Sunday, December 10, 2023

PS wants Sunday Standard to apologise for reproducing court judgement

In a highly unusual development, the Permanent Secretary in the Ministry of Investment, Trade and Industry, Peggy Serame, has asked Sunday Standard to retract a story and apologise for a story that merely quotes a High Court judgement. For good measure, she makes a thinly veiled threat on behalf of her political boss, the Minister of Investment, Trade and Industry, Vincent Seretse, who is the subject of the judgement.

Seretse deposed to an affidavit in a case in which Letsatsi Casino in Palapye challenged a decision he made. The Casino Control Board (renamed Gambling Authority) turned down an application by the casino to have its licence renewed. Dissatisfied with the Authority’s decision, Letsatsi appealed to Seretse who upheld the Authority’s earlier decision. It was then that the casino operator took the matter to the Gaborone High Court, thus compelling the minister to file court papers in which he made an assertion that Justice Dr. Zein Kebonang found to be false.

“When requested to produce a record of proceedings in respect of the review application, the minister stated under oath that no such record existed. The minister’s position was reflected in an affidavit filed by him on the 12th August 2016. That the record did not exist was in fact a falsehood. This is so because on the 16th August 2016, the [Gambling Authority] did produce the record of proceedings sought by the applicant,” Kebonang’s judgement says.

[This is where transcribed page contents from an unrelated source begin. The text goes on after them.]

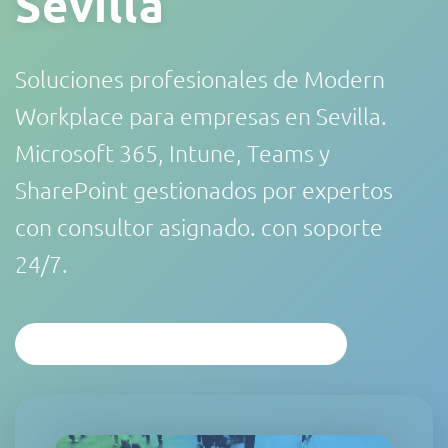
Sevilla
Soluciones profesionales de Modern
Workplace para empresas en Sevilla.
Microsoft 365, Intune, Teams y
SharePoint gestionados por expertos
con consultor asignado. con soporte
24/7.
SOLICITAR ANÁLISIS PERSONALIZADO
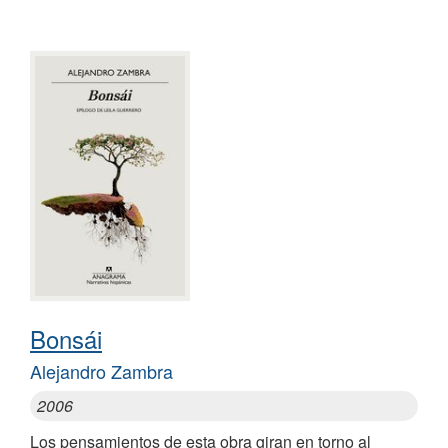
Bonsái
Alejandro Zambra
2006
Los pensamientos de esta obra giran en torno al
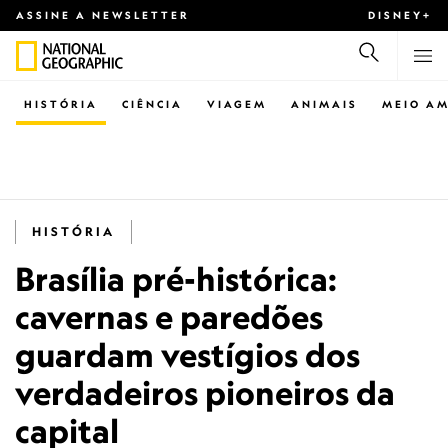
ASSINE A NEWSLETTER
DISNEY+
HISTÓRIA
CIÊNCIA
VIAGEM
ANIMAIS
MEIO AM
HISTÓRIA
Brasília pré-histórica:
cavernas e paredões
guardam vestígios dos
verdadeiros pioneiros da
capital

Last week, Sunday Standard published a story headlined “Minister lied under oath” that was based on this part of the judgement. Two days later, it turned out that the article ruffled some feathers at the ministry’s headquarters. A complaint/demand letter from Serame asks the paper’s editor, Outsa Mokone, to retract the story and apologise. Editors get these kinds of letters on an almost daily basis but what is uncommon about Serame’s is that it essentially complains about the reproduction of a court judgement whose formulation Sunday Standard had absolutely nothing to do with.

Serame’s understanding of court reporting seems to be that a matter before open court should not be reported on until it is concluded. The Gambling Authority has appealed Kebonang’s judgement at the Court of Appeal and in that regard, the matter has not been concluded. However, there is nothing with reporting on a phase of the case that has been concluded. This has been the practice all along. If Sunday Standard’s reportage was in contempt of court, the High Court itself would have reacted as swiftly as it has in the past. That has not happened.

As uncommon about Serame’s letter is its lack of specificity with regard to parts of the story that the author finds offensive. The offending part is drawn from the judgement and any apology would be in the form of the paper apologising on behalf of the High Court. This never happens.

Sereme’s letter also communicates the threat that Seretse reserves the right to take legal action.

The irony of Seretse taking legal action against the paper is that with the court having determined that he lied, it can (but chose not to) take punitive action against him for an infraction that the law expressly criminalises. Had the court made an order to that effect, the police would have been directed to charge the minister with perjury.